[What you should do] Repeat word for word the part of the passage on male elementary school teachers that opens with the words containing "Edutopia sites research" and closes with "that paid $150K.".

[Passage]
Men accounted for less than one-fourth of all elementary school teachers in 2006–a forty-year low–according to statistics released recently by the National Education Association (NEA).  The highest percentage of male teachers can be found in Kansas and Oregon, where about one-third of teachers boast a Y chromosome (hey, it’s the Core Knowledge blog), while fewer than one in five Mississippi and Arkansas teachers are men. 

“We’re experiencing a significant male-teacher shortage,” Reg Weaver, president of the NEA tells Edutopia.  “Teachers in elementary school typically don’t make as much money as teachers in high school do,” Weaver says. “More than 50 percent of male teachers are at the high school level.”

Edutopia sites research conducted by MenTeach, a nonprofit organization that promotes the recruitment of male teachers, suggesting that low status and as well as pay deter males from entering education. “If you started paying teachers $150,000 per year, you’d see a lot of guys going into the field,” admits Bryan Nelson, founder of MenTeach, stating the obvious.  You’d see a lot more guys going into any field that paid $150K.

[Given records]
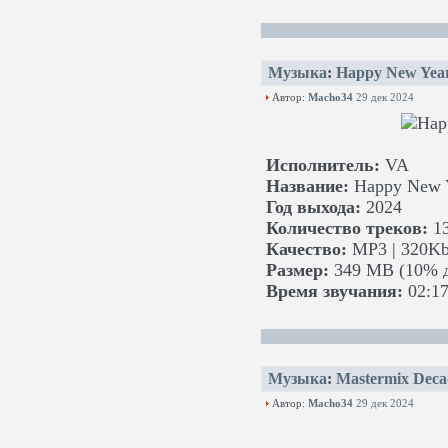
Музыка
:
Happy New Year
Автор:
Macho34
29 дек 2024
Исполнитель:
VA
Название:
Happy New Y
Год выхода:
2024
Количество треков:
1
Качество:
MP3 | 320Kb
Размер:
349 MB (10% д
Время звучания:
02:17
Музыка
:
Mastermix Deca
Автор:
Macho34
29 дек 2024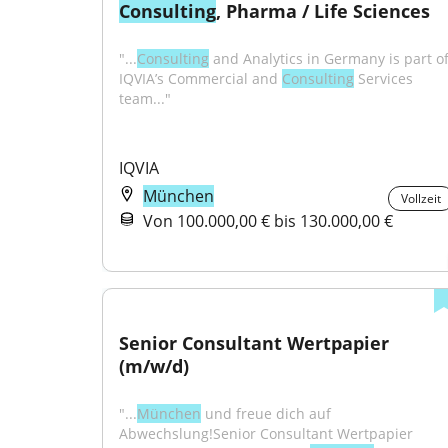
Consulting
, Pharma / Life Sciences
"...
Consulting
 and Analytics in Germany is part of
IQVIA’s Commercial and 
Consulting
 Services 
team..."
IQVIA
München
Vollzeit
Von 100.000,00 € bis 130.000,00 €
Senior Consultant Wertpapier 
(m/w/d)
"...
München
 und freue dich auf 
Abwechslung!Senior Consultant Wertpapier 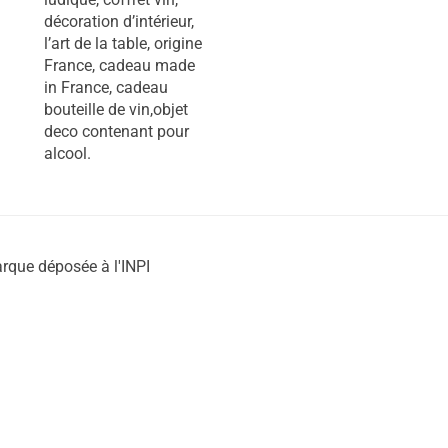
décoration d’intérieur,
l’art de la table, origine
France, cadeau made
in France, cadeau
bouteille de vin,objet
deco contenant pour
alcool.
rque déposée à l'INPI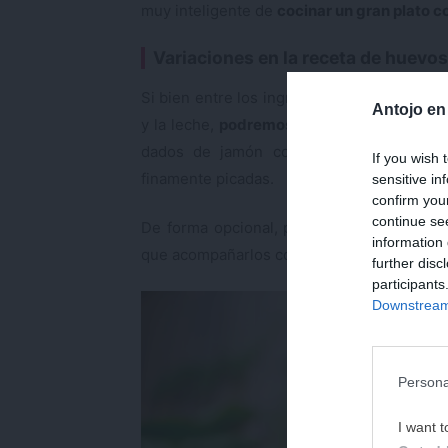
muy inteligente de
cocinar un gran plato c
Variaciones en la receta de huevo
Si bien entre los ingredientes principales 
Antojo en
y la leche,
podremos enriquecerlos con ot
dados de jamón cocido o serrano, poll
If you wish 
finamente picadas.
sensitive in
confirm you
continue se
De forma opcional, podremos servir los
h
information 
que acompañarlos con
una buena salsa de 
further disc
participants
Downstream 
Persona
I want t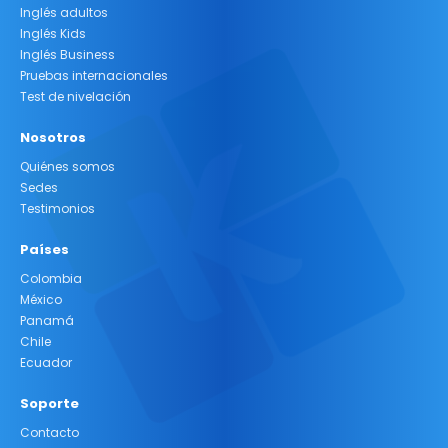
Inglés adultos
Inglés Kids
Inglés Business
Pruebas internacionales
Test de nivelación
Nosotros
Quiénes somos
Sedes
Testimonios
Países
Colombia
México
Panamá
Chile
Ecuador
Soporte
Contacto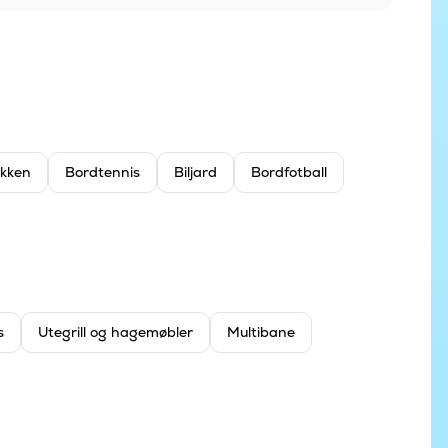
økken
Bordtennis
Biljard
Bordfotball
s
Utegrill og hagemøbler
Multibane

[Task solution]
Edutopia sites research conducted by MenTeach, a nonprofit organization that promotes the recruitment of male teachers, suggesting that low status and as well as pay deter males from entering education. “If you started paying teachers $150,000 per year, you’d see a lot of guys going into the field,” admits Bryan Nelson, founder of MenTeach, stating the obvious.  You’d see a lot more guys going into any field that paid $150K.